An example: a few years ago, we saw something new on my MRI. It wasn’t in the same spot as the original tumor and probably it’s nothing, but for a few weeks, it was really concerning. It would have meant another brain surgery OR losing an eye. I decided immediately that we would need to see the Grand Canyon if I was going to become a pirate. Luckily, we’re just monitoring things for now and I’ll visit the GC another time… but my own strategy in managing the uncontrollable is to not leave good memories to chance.
I’m not the patient… I’m a family member/spouse/friend/caregiver. What should I know about supporting my loved one?
They’re (probably) going to need your help. You’re (probably) not going to know how or what help will be required until it is.
We had two very young boys, which meant we needed family to come and help care for them and stay in our home. If your loved one lives in a small space, a nearby Airbnb or hotel might be a better option. Don’t take offense if that happens! This is not about you!
If you’re the spouse or partner of the patient, ask for and accept help. This shit is exhausting, scary and too much for anyone to do alone, especially if you have kids. Your patient needs you to be stable for the long-haul. Swallow all pride and accept help as often as you can.

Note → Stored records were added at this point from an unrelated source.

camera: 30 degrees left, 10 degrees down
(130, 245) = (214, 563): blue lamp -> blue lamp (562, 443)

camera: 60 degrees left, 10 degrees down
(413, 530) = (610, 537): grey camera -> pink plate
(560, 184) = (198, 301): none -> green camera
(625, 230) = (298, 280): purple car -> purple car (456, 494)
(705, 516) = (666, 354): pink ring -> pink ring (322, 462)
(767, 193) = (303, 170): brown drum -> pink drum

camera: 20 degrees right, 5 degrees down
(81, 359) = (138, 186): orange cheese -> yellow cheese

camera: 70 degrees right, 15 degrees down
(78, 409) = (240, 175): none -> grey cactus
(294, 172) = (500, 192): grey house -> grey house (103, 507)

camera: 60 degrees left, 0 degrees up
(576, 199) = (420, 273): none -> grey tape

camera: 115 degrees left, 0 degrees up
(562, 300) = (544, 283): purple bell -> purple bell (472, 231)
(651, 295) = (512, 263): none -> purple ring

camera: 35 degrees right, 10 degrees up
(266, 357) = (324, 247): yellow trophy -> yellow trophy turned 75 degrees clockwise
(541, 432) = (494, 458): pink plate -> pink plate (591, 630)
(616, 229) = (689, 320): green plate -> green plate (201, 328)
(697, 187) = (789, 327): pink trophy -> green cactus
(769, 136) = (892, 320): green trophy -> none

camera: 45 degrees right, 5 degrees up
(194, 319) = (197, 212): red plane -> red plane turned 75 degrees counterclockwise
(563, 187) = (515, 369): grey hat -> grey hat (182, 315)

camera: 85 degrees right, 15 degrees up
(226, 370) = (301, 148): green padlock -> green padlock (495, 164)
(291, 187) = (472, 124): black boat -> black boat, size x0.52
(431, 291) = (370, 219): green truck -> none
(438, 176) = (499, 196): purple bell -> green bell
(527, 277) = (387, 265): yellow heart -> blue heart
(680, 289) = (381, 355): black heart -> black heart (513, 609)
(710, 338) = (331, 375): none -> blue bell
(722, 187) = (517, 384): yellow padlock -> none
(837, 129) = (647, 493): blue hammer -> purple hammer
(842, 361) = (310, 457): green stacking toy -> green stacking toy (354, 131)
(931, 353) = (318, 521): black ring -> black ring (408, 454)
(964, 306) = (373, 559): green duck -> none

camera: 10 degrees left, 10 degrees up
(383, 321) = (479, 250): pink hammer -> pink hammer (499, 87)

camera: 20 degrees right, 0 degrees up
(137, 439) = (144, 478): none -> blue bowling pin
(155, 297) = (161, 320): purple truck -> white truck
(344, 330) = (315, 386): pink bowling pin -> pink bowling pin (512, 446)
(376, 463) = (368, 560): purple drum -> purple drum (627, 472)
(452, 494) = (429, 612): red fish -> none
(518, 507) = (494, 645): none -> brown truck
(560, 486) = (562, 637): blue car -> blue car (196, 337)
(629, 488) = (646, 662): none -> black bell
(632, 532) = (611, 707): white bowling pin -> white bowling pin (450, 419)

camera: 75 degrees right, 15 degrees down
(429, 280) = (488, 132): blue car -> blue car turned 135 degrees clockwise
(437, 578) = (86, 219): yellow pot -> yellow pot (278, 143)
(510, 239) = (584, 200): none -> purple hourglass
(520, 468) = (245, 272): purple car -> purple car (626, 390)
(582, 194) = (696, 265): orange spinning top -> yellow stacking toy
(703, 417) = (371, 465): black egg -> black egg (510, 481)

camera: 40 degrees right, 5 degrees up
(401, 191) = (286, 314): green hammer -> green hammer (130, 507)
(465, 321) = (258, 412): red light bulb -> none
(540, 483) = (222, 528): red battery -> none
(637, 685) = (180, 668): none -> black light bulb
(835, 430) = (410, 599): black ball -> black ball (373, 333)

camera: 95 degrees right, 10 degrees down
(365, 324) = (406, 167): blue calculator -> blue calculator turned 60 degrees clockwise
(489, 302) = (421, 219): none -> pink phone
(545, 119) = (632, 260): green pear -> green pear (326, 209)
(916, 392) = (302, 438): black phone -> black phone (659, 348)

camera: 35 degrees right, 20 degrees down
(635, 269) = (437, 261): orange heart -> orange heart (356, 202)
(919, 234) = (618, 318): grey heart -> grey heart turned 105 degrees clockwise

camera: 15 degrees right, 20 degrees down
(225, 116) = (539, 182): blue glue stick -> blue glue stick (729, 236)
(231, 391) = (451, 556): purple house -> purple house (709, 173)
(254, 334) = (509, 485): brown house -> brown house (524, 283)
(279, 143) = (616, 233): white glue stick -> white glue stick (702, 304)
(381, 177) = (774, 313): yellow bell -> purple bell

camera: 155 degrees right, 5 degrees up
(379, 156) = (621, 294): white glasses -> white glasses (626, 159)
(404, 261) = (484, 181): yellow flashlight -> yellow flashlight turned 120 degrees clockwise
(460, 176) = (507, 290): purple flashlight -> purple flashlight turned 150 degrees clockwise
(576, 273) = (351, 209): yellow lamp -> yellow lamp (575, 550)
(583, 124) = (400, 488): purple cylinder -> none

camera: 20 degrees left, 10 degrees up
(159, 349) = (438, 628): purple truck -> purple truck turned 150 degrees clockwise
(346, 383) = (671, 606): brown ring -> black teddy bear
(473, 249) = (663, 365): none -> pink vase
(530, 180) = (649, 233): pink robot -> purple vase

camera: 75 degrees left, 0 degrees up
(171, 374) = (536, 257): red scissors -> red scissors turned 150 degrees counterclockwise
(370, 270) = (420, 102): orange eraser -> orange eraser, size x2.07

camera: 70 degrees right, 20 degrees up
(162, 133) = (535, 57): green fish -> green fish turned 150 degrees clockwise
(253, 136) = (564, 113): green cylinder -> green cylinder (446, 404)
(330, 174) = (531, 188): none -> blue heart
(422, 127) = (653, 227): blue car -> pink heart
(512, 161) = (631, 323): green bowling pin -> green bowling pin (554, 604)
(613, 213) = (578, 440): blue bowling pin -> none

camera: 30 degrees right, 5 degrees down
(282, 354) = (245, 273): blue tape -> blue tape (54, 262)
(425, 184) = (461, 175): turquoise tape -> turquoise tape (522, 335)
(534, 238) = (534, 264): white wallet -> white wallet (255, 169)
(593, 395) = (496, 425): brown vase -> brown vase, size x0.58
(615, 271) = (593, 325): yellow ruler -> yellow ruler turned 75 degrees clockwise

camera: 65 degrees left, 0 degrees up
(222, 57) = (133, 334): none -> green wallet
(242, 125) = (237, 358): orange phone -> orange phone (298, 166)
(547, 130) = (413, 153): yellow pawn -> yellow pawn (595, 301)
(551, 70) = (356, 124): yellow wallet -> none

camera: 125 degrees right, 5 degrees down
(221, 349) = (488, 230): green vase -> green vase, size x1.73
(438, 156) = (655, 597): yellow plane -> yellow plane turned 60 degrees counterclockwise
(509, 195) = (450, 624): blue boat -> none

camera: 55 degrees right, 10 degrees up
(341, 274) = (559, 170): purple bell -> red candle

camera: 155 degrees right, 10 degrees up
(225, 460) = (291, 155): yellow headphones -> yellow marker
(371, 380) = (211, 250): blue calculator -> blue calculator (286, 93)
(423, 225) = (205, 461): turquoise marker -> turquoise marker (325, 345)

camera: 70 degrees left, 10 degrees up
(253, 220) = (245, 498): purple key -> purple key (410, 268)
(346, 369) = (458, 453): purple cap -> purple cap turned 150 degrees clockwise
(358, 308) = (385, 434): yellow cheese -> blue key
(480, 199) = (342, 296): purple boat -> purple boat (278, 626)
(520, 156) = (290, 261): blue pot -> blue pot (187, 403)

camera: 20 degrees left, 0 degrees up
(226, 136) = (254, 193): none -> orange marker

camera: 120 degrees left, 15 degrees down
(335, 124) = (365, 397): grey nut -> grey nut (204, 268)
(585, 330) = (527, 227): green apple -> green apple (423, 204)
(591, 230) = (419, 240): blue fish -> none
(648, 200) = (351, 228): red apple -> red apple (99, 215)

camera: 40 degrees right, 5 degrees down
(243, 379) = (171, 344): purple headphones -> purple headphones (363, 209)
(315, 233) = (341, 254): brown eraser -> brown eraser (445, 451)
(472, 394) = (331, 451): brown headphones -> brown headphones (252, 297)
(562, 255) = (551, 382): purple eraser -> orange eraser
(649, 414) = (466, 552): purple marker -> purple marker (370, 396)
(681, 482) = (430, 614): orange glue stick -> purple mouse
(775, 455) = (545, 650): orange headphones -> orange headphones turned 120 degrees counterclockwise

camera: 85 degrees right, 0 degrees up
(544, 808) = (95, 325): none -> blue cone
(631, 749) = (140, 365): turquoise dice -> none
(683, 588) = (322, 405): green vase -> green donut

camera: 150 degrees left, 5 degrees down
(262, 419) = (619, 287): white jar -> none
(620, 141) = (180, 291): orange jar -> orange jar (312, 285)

If you’re a family friend, ask about organizing a Meal Train, Go Fund Me, Caring Bridge or other ways that folks can participate. In my experience, part of the overwhelm was handling everyone’s desire to support us… having a Meal Train and Go Fund Me allowed folks to contribute without requiring info or work from me or my husband.
What should I send?
Cards, flowers, food, though do avoid anything they’re deliberately asking you not to send. In our case, with two young kids, small toys and distractions were always welcome because it meant the kids were occupied for a little while.
Should I read your book?
You should read my book if you’re in the headspace to hear the story of a benign tumor, a young mother and some spiritual shit. If you’re stressed, overwhelmed or juggling your own life/death terror, maybe order it and put it on the pile of things to read once things calm down, post-op.
Is it going to be okay?
Aw, buddy. I don’t know what your definition of “okay” is.
I guess I’ll say two things:
On the wall of my hospital room, I hung the Eleanor Roosevelt quote: Do the thing you think you cannot do.” That was inspiring.
In moments of greatest stress, including my wedding day and brain surgery, I repeated this Julian of Norwich line: All shall be well and all shall be well and all manner of thing shall be well. It has always been more than helpful.